Data under study: Begin

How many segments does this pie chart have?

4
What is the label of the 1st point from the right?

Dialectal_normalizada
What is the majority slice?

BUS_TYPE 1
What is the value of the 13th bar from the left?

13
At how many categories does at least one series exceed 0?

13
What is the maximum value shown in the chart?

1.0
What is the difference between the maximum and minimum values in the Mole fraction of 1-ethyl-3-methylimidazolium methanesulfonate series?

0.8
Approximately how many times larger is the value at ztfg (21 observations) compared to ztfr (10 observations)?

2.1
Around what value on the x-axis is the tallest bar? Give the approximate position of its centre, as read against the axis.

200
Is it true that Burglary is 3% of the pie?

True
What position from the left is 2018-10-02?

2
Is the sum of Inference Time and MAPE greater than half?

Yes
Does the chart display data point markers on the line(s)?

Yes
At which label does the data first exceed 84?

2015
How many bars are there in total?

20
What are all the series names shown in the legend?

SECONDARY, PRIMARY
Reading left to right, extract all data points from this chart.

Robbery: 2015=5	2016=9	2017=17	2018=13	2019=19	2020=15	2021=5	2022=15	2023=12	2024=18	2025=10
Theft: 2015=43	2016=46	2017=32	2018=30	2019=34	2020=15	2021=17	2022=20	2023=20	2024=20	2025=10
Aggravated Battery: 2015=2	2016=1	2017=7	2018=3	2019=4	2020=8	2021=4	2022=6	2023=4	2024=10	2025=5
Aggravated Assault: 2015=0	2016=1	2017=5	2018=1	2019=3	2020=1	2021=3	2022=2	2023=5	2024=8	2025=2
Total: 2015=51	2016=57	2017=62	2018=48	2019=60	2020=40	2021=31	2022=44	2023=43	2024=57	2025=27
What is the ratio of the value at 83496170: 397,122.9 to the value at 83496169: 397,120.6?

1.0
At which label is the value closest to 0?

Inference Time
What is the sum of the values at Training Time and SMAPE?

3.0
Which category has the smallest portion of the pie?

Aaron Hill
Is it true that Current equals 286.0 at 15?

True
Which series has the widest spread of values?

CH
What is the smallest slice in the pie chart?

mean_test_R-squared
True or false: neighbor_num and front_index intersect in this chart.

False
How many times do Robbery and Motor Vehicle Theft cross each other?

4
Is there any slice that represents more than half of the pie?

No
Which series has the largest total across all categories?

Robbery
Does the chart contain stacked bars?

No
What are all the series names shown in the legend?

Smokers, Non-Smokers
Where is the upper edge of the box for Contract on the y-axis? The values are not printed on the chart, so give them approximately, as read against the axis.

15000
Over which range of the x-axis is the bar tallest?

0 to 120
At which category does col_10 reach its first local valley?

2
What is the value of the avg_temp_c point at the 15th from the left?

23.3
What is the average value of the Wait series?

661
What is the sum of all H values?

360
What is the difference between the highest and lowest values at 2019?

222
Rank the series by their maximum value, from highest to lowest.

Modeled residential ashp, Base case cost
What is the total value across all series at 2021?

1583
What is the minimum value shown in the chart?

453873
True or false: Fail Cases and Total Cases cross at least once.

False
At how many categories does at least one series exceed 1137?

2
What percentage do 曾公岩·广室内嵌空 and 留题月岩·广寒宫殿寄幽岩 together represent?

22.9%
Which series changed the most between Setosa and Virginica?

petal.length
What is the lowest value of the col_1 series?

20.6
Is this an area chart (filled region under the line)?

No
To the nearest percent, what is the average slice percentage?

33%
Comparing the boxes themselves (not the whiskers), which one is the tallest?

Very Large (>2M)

Data under study: End

**Task details:** Output every line of the data above verbatim, in the same order and with nothing added or left out.

**Solution to this exercise:**
How many segments does this pie chart have?

4
What is the label of the 1st point from the right?

Dialectal_normalizada
What is the majority slice?

BUS_TYPE 1
What is the value of the 13th bar from the left?

13
At how many categories does at least one series exceed 0?

13
What is the maximum value shown in the chart?

1.0
What is the difference between the maximum and minimum values in the Mole fraction of 1-ethyl-3-methylimidazolium methanesulfonate series?

0.8
Approximately how many times larger is the value at ztfg (21 observations) compared to ztfr (10 observations)?

2.1
Around what value on the x-axis is the tallest bar? Give the approximate position of its centre, as read against the axis.

200
Is it true that Burglary is 3% of the pie?

True
What position from the left is 2018-10-02?

2
Is the sum of Inference Time and MAPE greater than half?

Yes
Does the chart display data point markers on the line(s)?

Yes
At which label does the data first exceed 84?

2015
How many bars are there in total?

20
What are all the series names shown in the legend?

SECONDARY, PRIMARY
Reading left to right, extract all data points from this chart.

Robbery: 2015=5	2016=9	2017=17	2018=13	2019=19	2020=15	2021=5	2022=15	2023=12	2024=18	2025=10
Theft: 2015=43	2016=46	2017=32	2018=30	2019=34	2020=15	2021=17	2022=20	2023=20	2024=20	2025=10
Aggravated Battery: 2015=2	2016=1	2017=7	2018=3	2019=4	2020=8	2021=4	2022=6	2023=4	2024=10	2025=5
Aggravated Assault: 2015=0	2016=1	2017=5	2018=1	2019=3	2020=1	2021=3	2022=2	2023=5	2024=8	2025=2
Total: 2015=51	2016=57	2017=62	2018=48	2019=60	2020=40	2021=31	2022=44	2023=43	2024=57	2025=27
What is the ratio of the value at 83496170: 397,122.9 to the value at 83496169: 397,120.6?

1.0
At which label is the value closest to 0?

Inference Time
What is the sum of the values at Training Time and SMAPE?

3.0
Which category has the smallest portion of the pie?

Aaron Hill
Is it true that Current equals 286.0 at 15?

True
Which series has the widest spread of values?

CH
What is the smallest slice in the pie chart?

mean_test_R-squared
True or false: neighbor_num and front_index intersect in this chart.

False
How many times do Robbery and Motor Vehicle Theft cross each other?

4
Is there any slice that represents more than half of the pie?

No
Which series has the largest total across all categories?

Robbery
Does the chart contain stacked bars?

No
What are all the series names shown in the legend?

Smokers, Non-Smokers
Where is the upper edge of the box for Contract on the y-axis? The values are not printed on the chart, so give them approximately, as read against the axis.

15000
Over which range of the x-axis is the bar tallest?

0 to 120
At which category does col_10 reach its first local valley?

2
What is the value of the avg_temp_c point at the 15th from the left?

23.3
What is the average value of the Wait series?

661
What is the sum of all H values?

360
What is the difference between the highest and lowest values at 2019?

222
Rank the series by their maximum value, from highest to lowest.

Modeled residential ashp, Base case cost
What is the total value across all series at 2021?

1583
What is the minimum value shown in the chart?

453873
True or false: Fail Cases and Total Cases cross at least once.

False
At how many categories does at least one series exceed 1137?

2
What percentage do 曾公岩·广室内嵌空 and 留题月岩·广寒宫殿寄幽岩 together represent?

22.9%
Which series changed the most between Setosa and Virginica?

petal.length
What is the lowest value of the col_1 series?

20.6
Is this an area chart (filled region under the line)?

No
To the nearest percent, what is the average slice percentage?

33%
Comparing the boxes themselves (not the whiskers), which one is the tallest?

Very Large (>2M)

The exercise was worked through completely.